Microfabrication techniques — Blow molding

Two types of microfabrication techniques exist:

  • Indirect microfabrication method which requires a master with the negative of the design of interest to mold the sign you want on your future microfluidic chip
  • Direct microfabrication method which requires no intermediary and directly process the fabric you selected for your future microfluidic chip.

Many techniques (injection molding, hot embossing, polymer ablation,…) can be used for the fabrication of microfluidic chips, but only blow molding technique, which is an indirect microfabrication method, is presented here. The process to obtain the needed intermediary master to produce the chips will not be explained.

Schematic blow molding process to create cartridges out of thermoplastic foils.Images source: [5].

Blow molding [1], [2], [3]

Blow molding is usually a method by which hollow plastic parts are formed like plastic bottles. The most frequently used materials in blow molding, regardless the targeted domain, are the following ones.  Polyethylene (Low Density (LDPE) and High Density (HDPE)), Polypropylene (PP), Polyvinyl Chloride (PVC) and Polyethylene Terephthalate (PET).

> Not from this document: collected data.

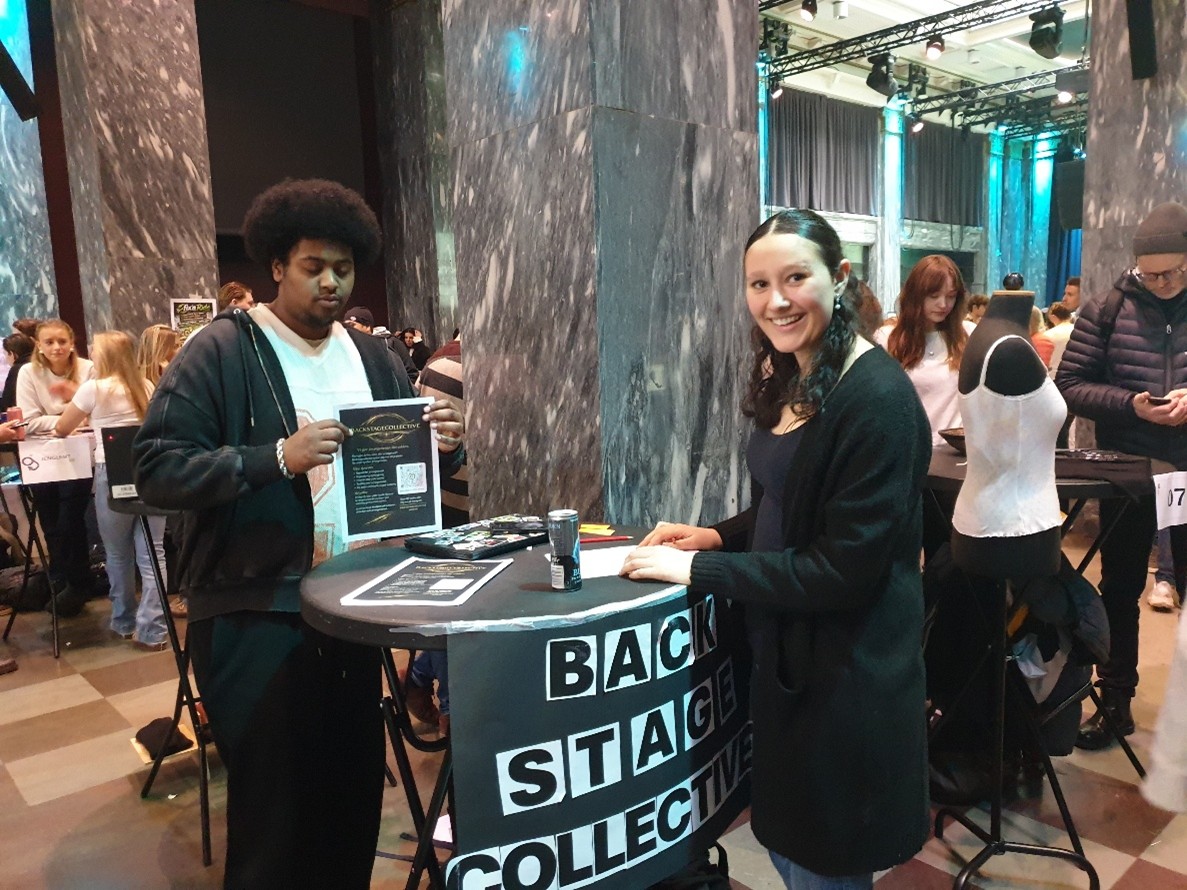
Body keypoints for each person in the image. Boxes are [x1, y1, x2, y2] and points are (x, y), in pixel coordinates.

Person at [133, 178, 465, 888]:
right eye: (314, 266)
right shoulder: (223, 350)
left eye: (343, 268)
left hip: (352, 608)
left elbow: (399, 469)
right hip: (256, 612)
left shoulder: (372, 356)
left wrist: (443, 445)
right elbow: (156, 469)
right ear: (277, 265)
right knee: (276, 815)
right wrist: (274, 459)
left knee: (350, 800)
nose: (331, 282)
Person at [621, 209, 930, 889]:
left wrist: (700, 567)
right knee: (791, 852)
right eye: (758, 284)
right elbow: (783, 500)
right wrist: (717, 535)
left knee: (823, 865)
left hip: (846, 682)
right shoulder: (795, 370)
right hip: (789, 665)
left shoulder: (877, 399)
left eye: (795, 278)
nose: (775, 300)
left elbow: (840, 571)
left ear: (839, 278)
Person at [1056, 201, 1187, 750]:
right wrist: (1131, 405)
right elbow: (1068, 385)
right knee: (1121, 588)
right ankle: (1114, 703)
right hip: (1130, 471)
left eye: (1170, 274)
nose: (1158, 283)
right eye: (1148, 274)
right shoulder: (1107, 308)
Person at [54, 331, 166, 650]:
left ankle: (124, 621)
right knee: (153, 552)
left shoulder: (93, 388)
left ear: (104, 356)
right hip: (149, 471)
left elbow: (62, 427)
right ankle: (154, 630)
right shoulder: (146, 386)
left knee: (117, 552)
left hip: (111, 473)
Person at [16, 319, 95, 617]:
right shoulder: (28, 372)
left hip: (79, 454)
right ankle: (59, 579)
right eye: (49, 342)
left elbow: (93, 414)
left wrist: (64, 419)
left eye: (62, 341)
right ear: (38, 345)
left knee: (70, 519)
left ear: (72, 342)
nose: (56, 347)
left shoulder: (88, 369)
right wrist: (68, 418)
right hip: (41, 456)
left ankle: (79, 581)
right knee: (49, 520)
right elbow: (27, 420)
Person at [874, 255, 974, 447]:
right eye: (934, 296)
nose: (943, 304)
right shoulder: (887, 338)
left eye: (951, 296)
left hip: (955, 451)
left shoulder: (968, 335)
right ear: (915, 295)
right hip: (906, 449)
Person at [344, 306, 419, 381]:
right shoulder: (347, 349)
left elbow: (412, 374)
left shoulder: (390, 343)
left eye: (352, 325)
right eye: (345, 326)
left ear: (367, 326)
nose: (347, 329)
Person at [0, 332, 34, 412]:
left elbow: (7, 403)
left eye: (6, 354)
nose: (6, 358)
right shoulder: (40, 364)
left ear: (12, 354)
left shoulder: (17, 369)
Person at [1045, 301, 1074, 375]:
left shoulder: (1047, 335)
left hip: (1054, 375)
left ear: (1052, 317)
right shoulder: (1078, 332)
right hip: (1074, 374)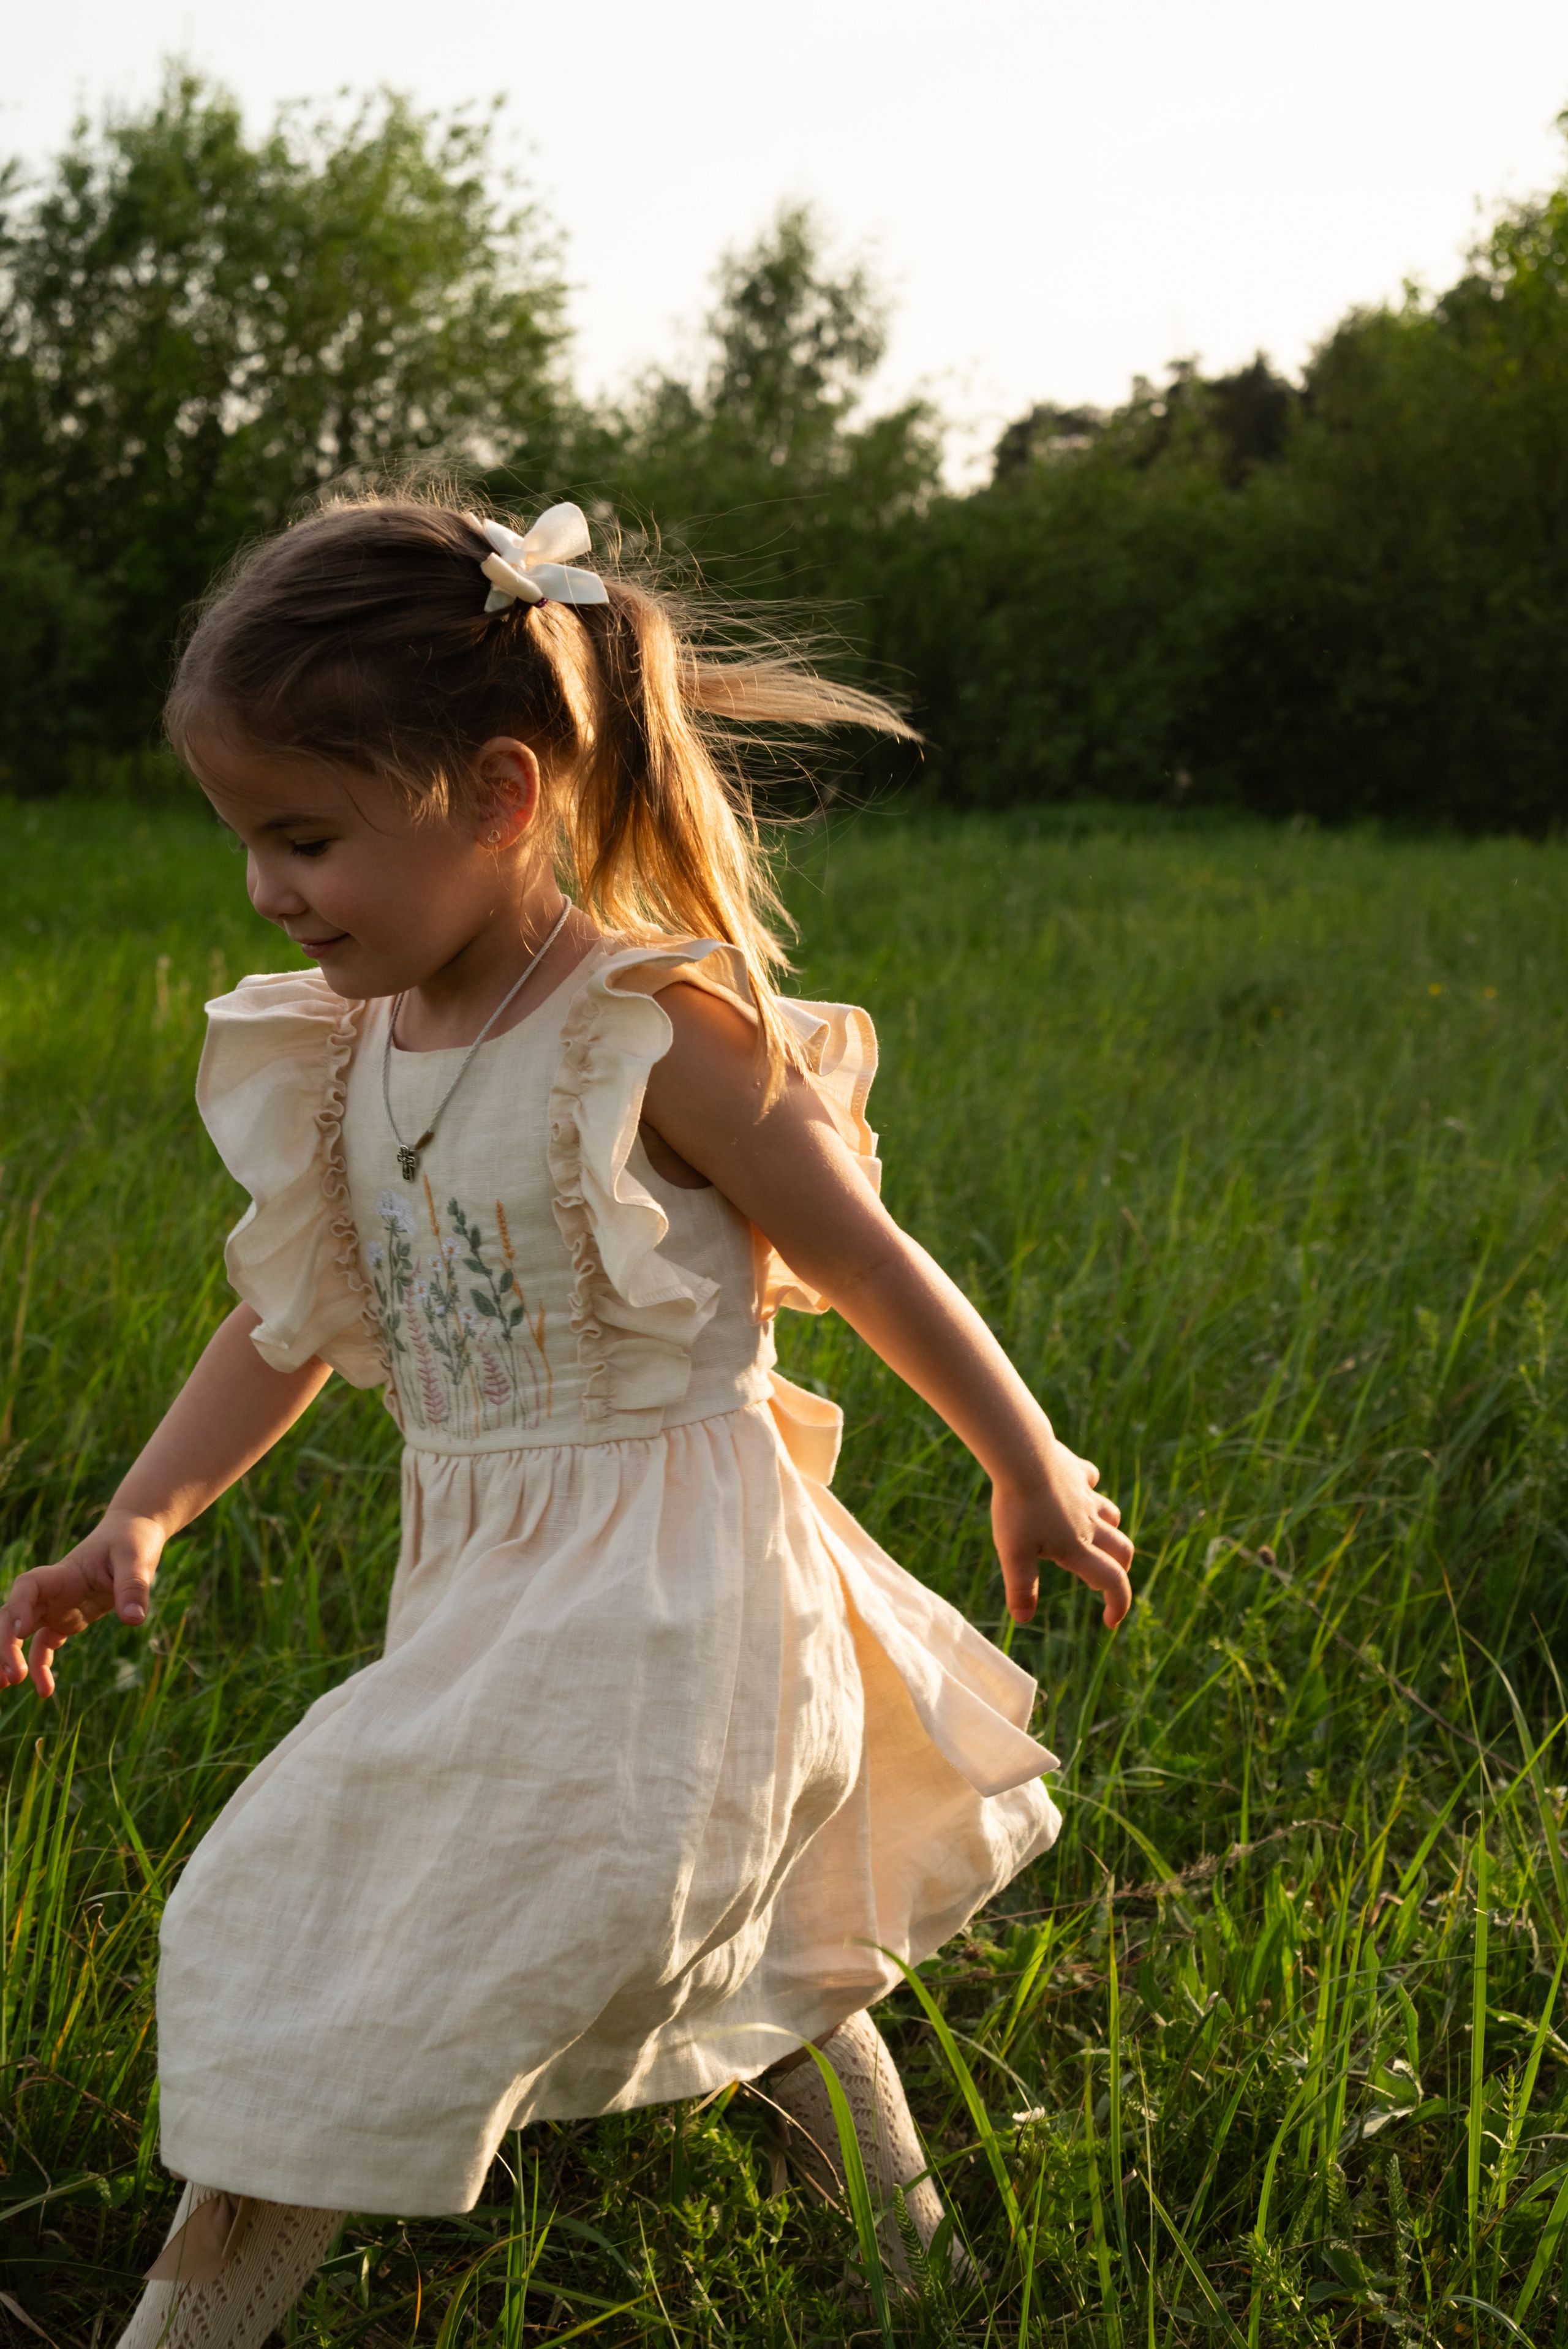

There are three main types of blow molding:

  • extrusion blow moldingA hot hollow tube of thermoplastic material is dropped from an extruder with a rotation screw and is then captured in the closed blow chamber. Compressed air is injected through the open end of the thermoplastic tube to push the material against the wall. Advantages: simple, low costs, fast to setup to begin production; disadvantages: production speed is slower than other newer blow molding methods, not suitable for precision parts (might not be suitable for microfluidics), wall thickness is difficult to control.

 

  • injection blow molding ー combines injection molding (first part of the process consists in melting the material in a first mold) and blow molding (the preform is then placed in the blow molding chamber – second mold – and compressed air is blown to push the material against the walls with the wanted design). Advantages: faster production speed and higher precision than extrusion blow molding, net cost may be lower in high volume production; disadvantages: the setup costs are higher due to two different molds, it may take longer to setup to produce the first product, less flexible in adjusting for different product gram weights.

 

  • stretch blow molding ー very similar to injection blow molding except the fact that all the process is done in only one mold. A small piece of thermoplastic material is preformed to a test-tube shape and is then used to inject compressed air via the blow stem while the blow stem is pushing forward to stretch the preform further into the mold until the preform reaches the wall of the mold. Advantages: very fast production speed, very repeatable and stable product quality; disadvantages: very high setup costs (need extremely high production volumes (in the millions) to be justified), will take longer to setup, less flexible in adjusting for different product gram weights, limited to certain plastic materials, such as PET (Polyethylene Terephthalate).

Those three common blow molding methods used in a wide variety of domains are based on melting the material and then blow it in order to make it go against the walls of the blow chamber to be shaped. However, in microfluidics, use of thermoplastic foils are often presented to create some designs: lab-on-a-chip cartridges (Lutz et al. [4]Focke et al [5]. presented a way to use blow molding in order to design lab-on-a-chip cartridges with very thin sidewalls of 100 to 180 µm using different type of polymer (COP foil, PMMA, polypropylene or polyethylene)).

Image of a thermoformed cartridge with four sectors of microfluidic structures for a Real-Time PCR. Images source: [5].

References

[1] http://www.custompartnet.com/

[2] http://www.efunda.com/processes/processes_home/process.cfm

[3] N. E. Steidle, Micro- and Nanostructured Microfluidic Devices for Localized Protein Immobilization and Other Biomedical Applications, 2014, Karlsruhe Scientific Publishing, pp. 38-44.

[4] S. Lutz, P. Weber, M. Focke, B. Faltin, J. Hoffmann, C. Müller, D. Mark, G. Roth, P. Munday, N. Armes, O. Piepenburg, R. Zengerleabe, F. von Stettenab, Microfluidic lab-on-a-foil for nucleic acid analysis based on isothermal recombinase polymerase amplification (RPA), Lab Chip, 2010, 10, 887–893.

[5] M. Focke, B. Faltin, T. Hösel, C. Müller, J. Ducrée, R. Zengerle, F. von Stetten, Blow molding of polymer foils for rapid prototyping of microfluidic cartridges, 2008, Twelfth International Conference on Miniaturized Systems for Chemistry and Life Sciences.